Alla pubblica udienza del 15/7/2010 il ricorso veniva chiamato per la discussione e trattenuto in decisione.

DIRITTO

1. La sentenza n. 350/2008 della Corte Costituzionale ha eliminato retroattivamente il fondamento normativo su cui poggia il provvedimento impugnato, che deve quindi essere annullato per invalidità sopravvenuta. L’ordinanza 19/10/2007 è totalmente e direttamente basata sulla disciplina della L.r. 6/2006 e ne deve quindi condividere la sorte (T.A.R. Brescia, sez. I – 4/5/2009 n. 890).

2. Come evidenziato in ipotesi analoghe recentemente affrontate (T.A.R. Brescia, sez.
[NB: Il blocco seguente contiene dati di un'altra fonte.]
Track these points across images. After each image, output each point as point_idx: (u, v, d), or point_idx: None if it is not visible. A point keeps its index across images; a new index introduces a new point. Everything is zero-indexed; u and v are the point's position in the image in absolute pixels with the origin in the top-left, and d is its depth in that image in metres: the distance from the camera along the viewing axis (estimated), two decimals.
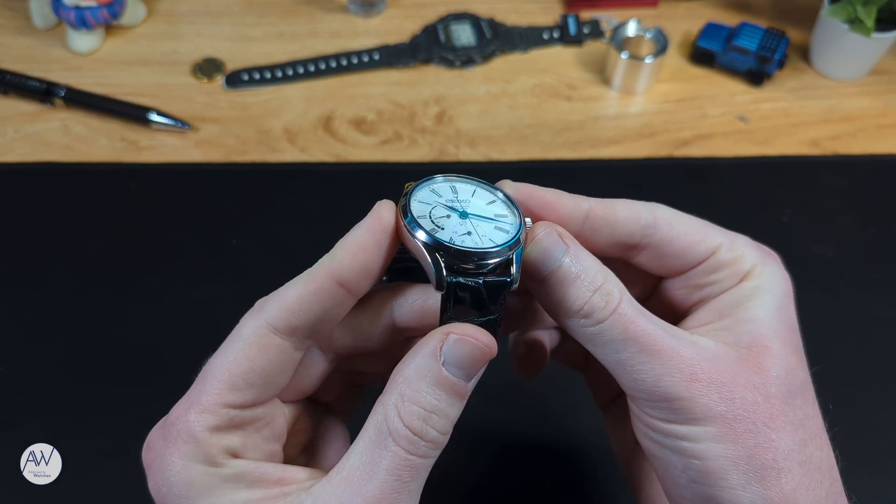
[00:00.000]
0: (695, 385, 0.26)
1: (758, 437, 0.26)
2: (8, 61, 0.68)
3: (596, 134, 0.65)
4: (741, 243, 0.31)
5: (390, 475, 0.25)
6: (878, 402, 0.49)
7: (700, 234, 0.31)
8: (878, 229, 0.58)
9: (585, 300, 0.27)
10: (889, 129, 0.65)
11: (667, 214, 0.31)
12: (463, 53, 0.70)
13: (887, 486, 0.46)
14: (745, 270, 0.30)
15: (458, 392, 0.26)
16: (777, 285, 0.30)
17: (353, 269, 0.27)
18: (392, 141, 0.64)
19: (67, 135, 0.64)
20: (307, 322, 0.28)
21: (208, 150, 0.63)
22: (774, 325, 0.29)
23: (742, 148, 0.63)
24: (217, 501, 0.26)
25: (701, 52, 0.68)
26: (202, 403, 0.27)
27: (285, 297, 0.28)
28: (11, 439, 0.47)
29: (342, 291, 0.28)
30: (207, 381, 0.27)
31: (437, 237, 0.27)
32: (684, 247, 0.31)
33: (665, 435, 0.28)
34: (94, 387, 0.50)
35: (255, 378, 0.27)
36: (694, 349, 0.27)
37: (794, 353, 0.29)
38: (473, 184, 0.30)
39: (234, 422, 0.27)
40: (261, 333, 0.27)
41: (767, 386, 0.27)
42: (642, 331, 0.27)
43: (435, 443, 0.26)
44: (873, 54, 0.66)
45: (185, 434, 0.26)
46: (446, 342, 0.26)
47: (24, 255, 0.57)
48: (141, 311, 0.53)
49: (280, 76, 0.68)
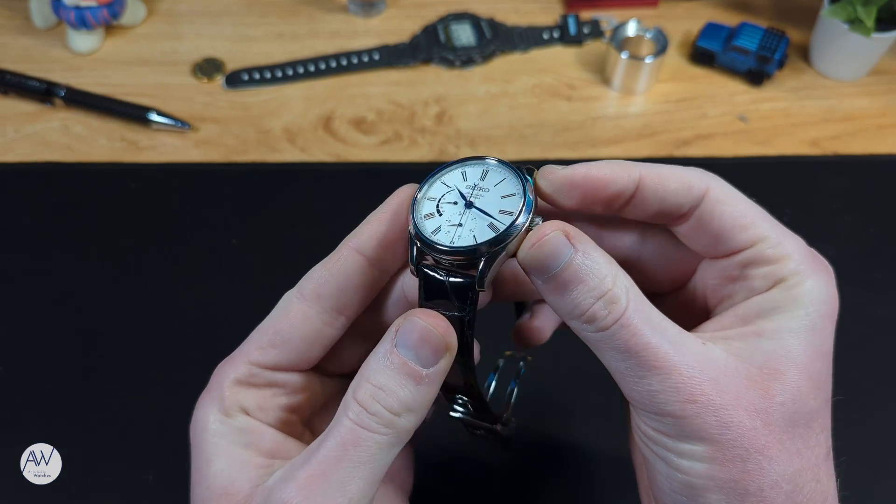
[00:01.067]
0: (691, 406, 0.25)
1: (747, 464, 0.26)
2: (8, 61, 0.68)
3: (596, 134, 0.65)
4: (791, 244, 0.29)
5: (335, 442, 0.26)
6: (878, 402, 0.49)
7: (748, 221, 0.29)
8: (878, 229, 0.58)
9: (588, 307, 0.26)
10: (889, 129, 0.65)
11: (719, 190, 0.29)
12: (463, 53, 0.70)
13: (887, 485, 0.46)
14: (783, 275, 0.28)
15: (409, 373, 0.26)
16: (817, 302, 0.28)
17: (371, 237, 0.29)
18: (392, 141, 0.64)
19: (67, 135, 0.64)
20: (331, 289, 0.30)
21: (208, 150, 0.63)
22: (797, 346, 0.27)
23: (742, 148, 0.63)
24: (215, 448, 0.29)
25: (701, 52, 0.68)
26: (234, 359, 0.30)
27: (314, 269, 0.30)
28: (11, 439, 0.47)
29: (361, 259, 0.30)
30: (245, 342, 0.31)
31: (418, 223, 0.28)
32: (726, 229, 0.29)
33: (655, 443, 0.27)
34: (94, 387, 0.50)
35: (278, 340, 0.30)
36: (699, 364, 0.26)
37: (809, 379, 0.27)
38: (507, 171, 0.29)
39: (254, 380, 0.30)
40: (288, 300, 0.30)
41: (770, 412, 0.26)
42: (644, 344, 0.26)
43: (380, 418, 0.26)
44: (873, 54, 0.66)
45: (215, 383, 0.30)
46: (402, 325, 0.27)
47: (24, 255, 0.57)
48: (141, 310, 0.53)
49: (280, 76, 0.68)
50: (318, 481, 0.26)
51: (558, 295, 0.27)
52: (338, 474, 0.26)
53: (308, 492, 0.26)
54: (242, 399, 0.30)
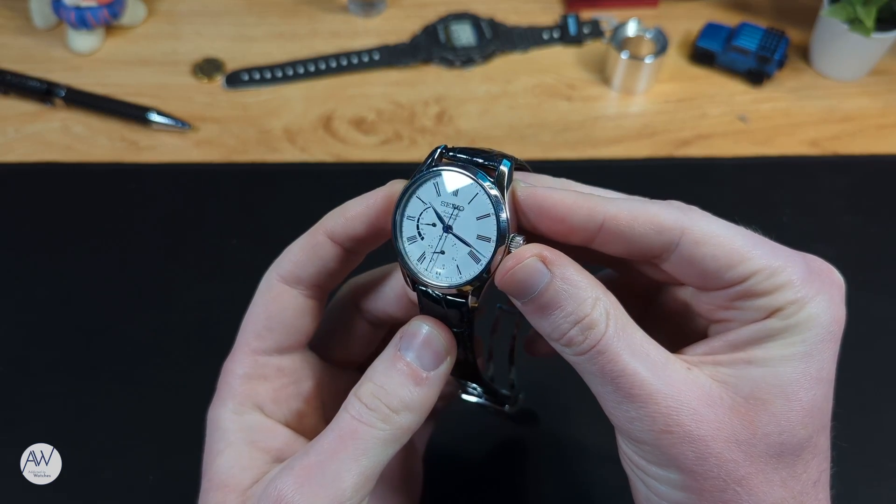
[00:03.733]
0: (666, 436, 0.25)
1: (724, 494, 0.25)
2: (8, 61, 0.68)
3: (596, 134, 0.65)
4: (790, 271, 0.26)
5: (333, 435, 0.27)
6: (878, 402, 0.49)
7: (735, 258, 0.26)
8: (878, 229, 0.58)
9: (564, 332, 0.26)
10: (889, 129, 0.65)
11: (698, 231, 0.26)
12: (463, 53, 0.70)
13: (888, 485, 0.46)
14: (780, 304, 0.26)
15: (410, 374, 0.28)
16: (816, 327, 0.26)
17: (342, 227, 0.30)
18: (392, 141, 0.64)
19: (67, 135, 0.64)
20: (309, 272, 0.31)
21: (208, 150, 0.63)
22: (789, 374, 0.26)
23: (742, 148, 0.63)
24: (224, 444, 0.29)
25: (701, 52, 0.68)
26: (236, 354, 0.31)
27: (291, 250, 0.31)
28: (11, 439, 0.47)
29: (335, 246, 0.31)
30: (240, 333, 0.31)
31: (404, 251, 0.28)
32: (710, 270, 0.27)
33: (636, 465, 0.27)
34: (95, 387, 0.50)
35: (274, 323, 0.31)
36: (679, 393, 0.25)
37: (800, 409, 0.26)
38: (477, 186, 0.27)
39: (262, 370, 0.31)
40: (272, 284, 0.31)
41: (753, 443, 0.25)
42: (621, 371, 0.25)
43: (379, 413, 0.27)
44: (873, 54, 0.66)
45: (225, 382, 0.31)
46: (406, 330, 0.29)
47: (24, 255, 0.57)
48: (141, 310, 0.53)
49: (280, 76, 0.68)
50: (313, 472, 0.26)
51: (538, 317, 0.27)
52: (333, 465, 0.26)
53: (303, 481, 0.26)
54: (255, 394, 0.31)
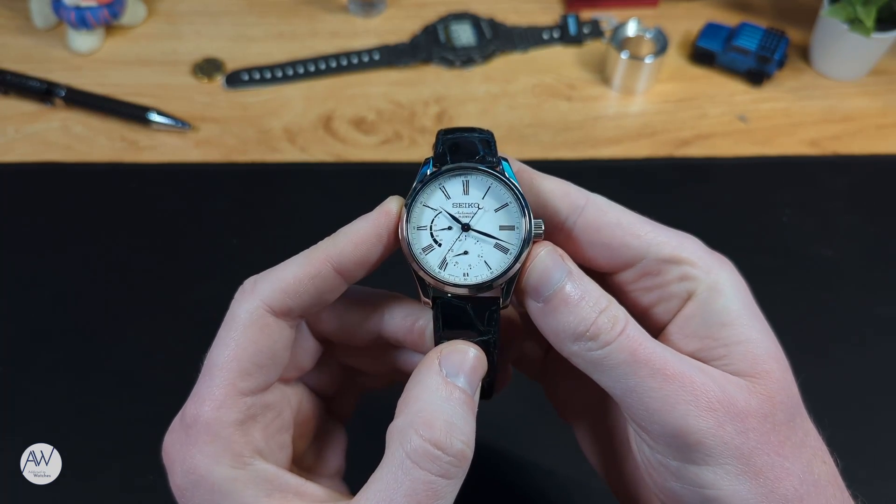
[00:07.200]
0: (711, 415, 0.25)
1: (775, 470, 0.25)
2: (8, 61, 0.68)
3: (596, 134, 0.65)
4: (690, 245, 0.29)
5: (410, 498, 0.24)
6: (878, 402, 0.49)
7: (640, 229, 0.29)
8: (878, 229, 0.58)
9: (591, 321, 0.26)
10: (889, 129, 0.65)
11: (601, 202, 0.29)
12: (463, 53, 0.70)
13: (888, 485, 0.46)
14: (686, 273, 0.28)
15: (469, 404, 0.26)
16: (741, 291, 0.28)
17: (353, 258, 0.28)
18: (392, 141, 0.64)
19: (67, 135, 0.64)
20: (302, 303, 0.28)
21: (208, 150, 0.63)
22: (764, 341, 0.27)
23: (742, 148, 0.63)
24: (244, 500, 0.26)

II – 16/7/2009 n. 1494;
4/12/2009 n. 2505), si può richiamare in proposito il consolidato indirizzo giurisprudenziale secondo cui “l’effetto delle sentenze dichiarative d’illegittimità costituzionale di disposizioni di legge o di fonti primarie in genere è di far perdere efficacia alle disposizioni dichiarate incostituzionali (art. 136 della Costituzione), nel senso che, dal giorno successivo alla pubblicazione della sentenza, nessuna pubblica autorità può più fare applicazione delle disposizioni dichiarate incostituzionali. Di conseguenza i provvedimenti, emanati sulla base della disposizione dichiarata costituzionalmente illegittima nel corso del giudizio d’impugnazione, vanno annullati;
e non ha rilievo, giuridicamente, l’affermazione che essi erano legittimi alla data in cui furono adottati. Infatti la declaratoria di incostituzionalità è efficace rispetto a situazioni pendenti (arg. ex art. 1 l. cost. - 9 febbraio 1948 n. 1), tra le quali sono da comprendere anche quella di provvedimenti, adottati sul presupposto di fonti primarie oggetto della declaratoria suindicata, ma che non siano divenuti inoppugnabili o rispetto ai quali non sia intervenuto un giudicato di reiezione di eventuali impugnazioni” (T.A.R. Emilia-Romagna Bologna, sez. I – 9/12/2008 n. 4630;
Consiglio di Stato, sez. V – 28/12/2006 n. 8056).

3. Nel caso di specie, inoltre, il dubbio di costituzionalità di alcune specifiche disposizioni della L.r. n. 6/2006 era stato espressamente sollevato da parte ricorrente nel proprio atto introduttivo del giudizio, ed era stato utilizzato da questo T.A.R. tra gli argomenti motivazionali addotti in funzione dell’accoglimento della domanda cautelare.

4. Il ricorso deve quindi essere accolto, con il conseguente annullamento dell’atto impugnato. Poiché la pronuncia della Corte Costituzionale è intervenuta in corso di causa è possibile disporre l’integrale compensazione delle spese di giudizio tra le parti. Il contributo unificato deve essere posto a carico dell’amministrazione.